When seniors don't want to retire

May 26, 2004

At a certain point in every long career, one question looms large: When to retire?

Among workers eager for a more leisurely pace, the answer is often easy: "Quick, show me the door now." Others, concerned that the loss of a paycheck and a title will leave them with too much time and not enough money, respond with a simple "Not yet." For still others, like Jean Cherni of Branford, Conn., the answer to the when-to-retire question is: "Ideally, never."

Three years ago, after 25 years as a real estate broker, Mrs. Cherni started her own business, Senior Living Solutions, serving as a retirement adviser and moving coordinator. Now, in a voice filled with enthusiasm, she says, "Finally, at 75, I'm doing what I want to do."

Cherni knows firsthand how difficult - even "tremendously traumatic" - an unexpected retirement can be. Twenty years ago when her husband, Val, was in his early 60s, he was forced to retire from the firm where he had spent a long and satisfying career as a nuclear engineer.

"They were getting rid of the older men," Cherni explains, adding, "I think if I had divorced him it would have come as less of a shock than this did." The sudden end to his career created challenges for both of them. She was still spending productive days as a broker, and he was sidelined.

Eventually Mr. Cherni found work as a consultant for a small engineering firm - a job that lasted more than seven years. Now he works three days a week at a local hospital in various capacities, including serving as an interpreter for Russian patients.

Although some men "take to retirement easily," Cherni says, she thinks the transition can be harder for many others because they typically follow a straighter career path than women do.

The Chernis illustrate a pattern of later-life employment that is becoming more common as older workers find - or create - jobs that are part time, flexible, or entrepreneurial. One study shows that among those in their early to mid-60s who are still employed, 44 percent work in arrangements other than regular full-time jobs. Flexibility and autonomy rank high on their list of priorities.

Describing the pleasure she derives from self-employment, Cherni says, "I'm fashioning my own hours, and I'm not locked into a job description. It's an excellent time of life to do this."
^^^^^^^^^^^^^^^^
### Actions to take
1. In the article about retirement, how many years did Jean Cherni work as a real estate broker before starting her own business?
2. Print the part of the article about retirement starting at "Eventually Mr. Cherni" and ending at "for Russian patients.".
3. Give what follows the last sentence of the article about retirement, carrying the piece on from there.
The lines are separate material and have no connection to the article about retirement.
^^^^^^^^^^^^^^^^
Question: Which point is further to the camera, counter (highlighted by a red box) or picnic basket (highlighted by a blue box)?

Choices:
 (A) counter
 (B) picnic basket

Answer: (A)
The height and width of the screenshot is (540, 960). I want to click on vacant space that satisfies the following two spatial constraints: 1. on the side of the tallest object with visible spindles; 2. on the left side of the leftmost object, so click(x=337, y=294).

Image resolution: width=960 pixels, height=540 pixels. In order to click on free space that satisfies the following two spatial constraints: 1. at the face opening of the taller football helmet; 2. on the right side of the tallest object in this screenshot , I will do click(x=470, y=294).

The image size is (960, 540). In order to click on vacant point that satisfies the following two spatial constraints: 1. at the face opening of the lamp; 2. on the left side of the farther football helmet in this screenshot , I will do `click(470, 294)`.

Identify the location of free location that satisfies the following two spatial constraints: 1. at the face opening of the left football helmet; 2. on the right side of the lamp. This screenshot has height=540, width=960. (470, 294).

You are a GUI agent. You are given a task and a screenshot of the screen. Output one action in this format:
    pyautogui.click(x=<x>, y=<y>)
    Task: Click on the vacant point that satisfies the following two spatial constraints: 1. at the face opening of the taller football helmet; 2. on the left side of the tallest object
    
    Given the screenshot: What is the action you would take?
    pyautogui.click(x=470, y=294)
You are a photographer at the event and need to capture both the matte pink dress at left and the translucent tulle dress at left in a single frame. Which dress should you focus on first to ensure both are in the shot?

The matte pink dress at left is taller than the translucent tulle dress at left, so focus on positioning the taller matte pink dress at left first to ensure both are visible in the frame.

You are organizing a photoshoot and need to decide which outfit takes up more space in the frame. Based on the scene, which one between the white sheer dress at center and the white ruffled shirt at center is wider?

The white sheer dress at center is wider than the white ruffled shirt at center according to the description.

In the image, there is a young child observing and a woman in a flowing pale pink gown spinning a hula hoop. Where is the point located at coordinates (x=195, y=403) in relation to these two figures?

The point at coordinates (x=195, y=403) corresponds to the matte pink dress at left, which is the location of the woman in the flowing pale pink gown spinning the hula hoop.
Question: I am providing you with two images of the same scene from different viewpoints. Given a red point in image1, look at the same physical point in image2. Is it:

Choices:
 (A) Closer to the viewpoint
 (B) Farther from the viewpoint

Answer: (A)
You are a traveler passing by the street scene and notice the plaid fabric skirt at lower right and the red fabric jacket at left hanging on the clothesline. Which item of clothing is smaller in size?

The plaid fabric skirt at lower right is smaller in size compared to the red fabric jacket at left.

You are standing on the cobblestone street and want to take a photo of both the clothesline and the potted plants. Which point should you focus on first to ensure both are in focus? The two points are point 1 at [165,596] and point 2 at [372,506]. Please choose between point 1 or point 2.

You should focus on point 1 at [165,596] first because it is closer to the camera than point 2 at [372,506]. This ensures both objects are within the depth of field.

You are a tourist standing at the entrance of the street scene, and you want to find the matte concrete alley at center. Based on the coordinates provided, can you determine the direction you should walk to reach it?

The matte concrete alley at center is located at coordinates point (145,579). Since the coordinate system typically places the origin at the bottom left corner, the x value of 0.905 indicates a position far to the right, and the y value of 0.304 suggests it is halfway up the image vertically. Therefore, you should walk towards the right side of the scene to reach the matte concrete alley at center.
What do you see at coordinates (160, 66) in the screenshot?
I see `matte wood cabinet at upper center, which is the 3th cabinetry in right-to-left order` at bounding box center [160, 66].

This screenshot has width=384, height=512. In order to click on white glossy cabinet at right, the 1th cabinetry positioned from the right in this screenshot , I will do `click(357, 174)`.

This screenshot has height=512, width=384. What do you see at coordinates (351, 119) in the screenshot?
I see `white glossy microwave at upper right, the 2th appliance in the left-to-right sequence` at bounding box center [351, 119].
^^^^^^^^^^^^^^^^
### Answers to this exercise
1. 25 years

2.
Eventually Mr. Cherni found work as a consultant for a small engineering firm - a job that lasted more than seven years. Now he works three days a week at a local hospital in various capacities, including serving as an interpreter for Russian patients.

3.
Her new business is especially rewarding after her checkered earlier career. In their first decade of marriage, the couple moved 13 times in 10 years. Cherni took whatever jobs she could find. She also tailored her work to the needs of her family while the couple's three children were growing up.

These days, in the corporate seminars Cherni gives on retirement, she sees the challenges that sometimes arise when one spouse says "later" or "never" to retirement while the other votes for "now."

In some marriages, she says, there is "heavy negotiating that has to go on when couples have different expectations at that point in their lives."

Her comments echo the sentiments of others who, at least for now, are saying no to retirement. In San Francisco last month, during an afternoon workshop on women and work, one participant who had retired for a short time told the group of 30 women, "When I saw what my retired social friends were doing, I knew I didn't fit. I hate shopping. I have this thing against bridge. I struggled with, What am I going to do? I decided I wanted to stay in my field, but wanted to do it differently."

Others in the group, which included Cherni, nodded in agreement. For many of them, "differently" is the operative word. They want to continue to do "something meaningful," as Cherni puts it, but may be interested in scaling back slightly. Family ties - spending more time with elderly parents, more time with grandchildren - figure in their ideal mix.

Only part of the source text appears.